The two accused, who cannot be identified to protect the girl’s identity, have been detained since. The Crown has been weighing whether to upgrade the charges.
The man’s bail hearing took place last week with a publication ban on the evidence.
The father currently faces three charges — failing to provide the necessities of life, child abandonment and unlawful confinement.
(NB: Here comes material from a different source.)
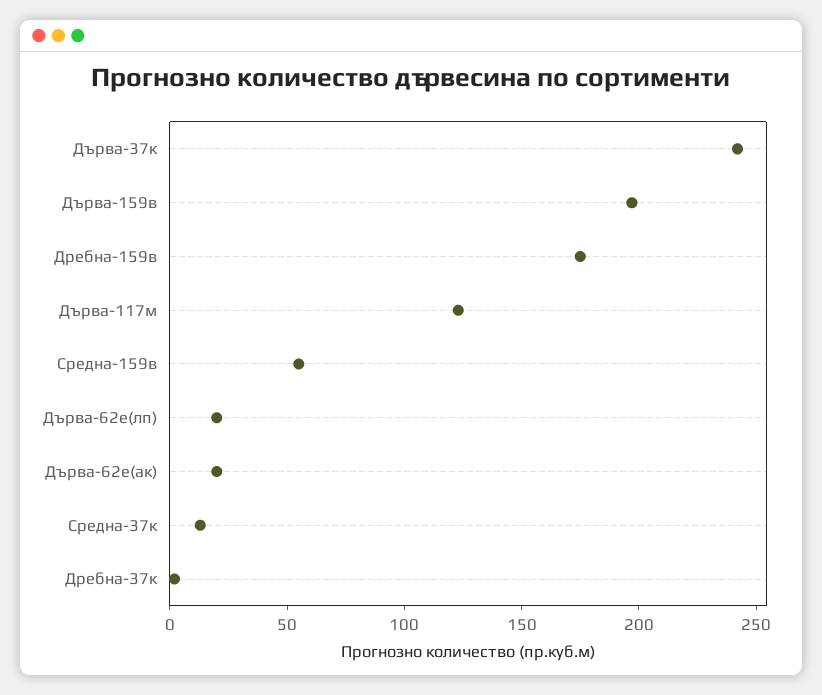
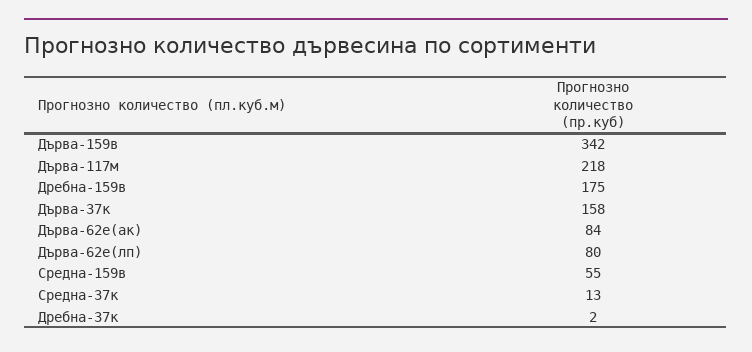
Дърва-37к: 240 -> 158
Дърва-159в: 200 -> 342
Дърва-117м: 120 -> 218
Дърва-62е(лп): 20 -> 80
Дърва-62е(ак): 20 -> 84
The girl’s stepmother, 35, returns to court June 21 on charges of unlawful confinement and aggravated assault.
Prosecutor Claude Robitaille, who had opposed bail, said he was satisfied with the decision.
The Crown was prudent with his comments, noting it would be up to the defence to decide whether they would try again for a release at another stage in the process.
WATCH: Granby girl’s death prompts questions about Quebec’s youth protection system
The young victim had been followed by youth protection services from birth, and her death sparked outrage across the province and raised questions about the effectiveness of the system to assist at-risk children.
The Quebec government launched a wide-ranging independent commission to look into youth protection in the province.
Several other investigations have been ordered into the handling of the girl’s case, including a coroner’s inquest, an internal probe by the regional health authority that oversees youth protection in the Eastern Townships region, an investigation by the Quebec Human Rights and Youth Commission and a provincial police probe.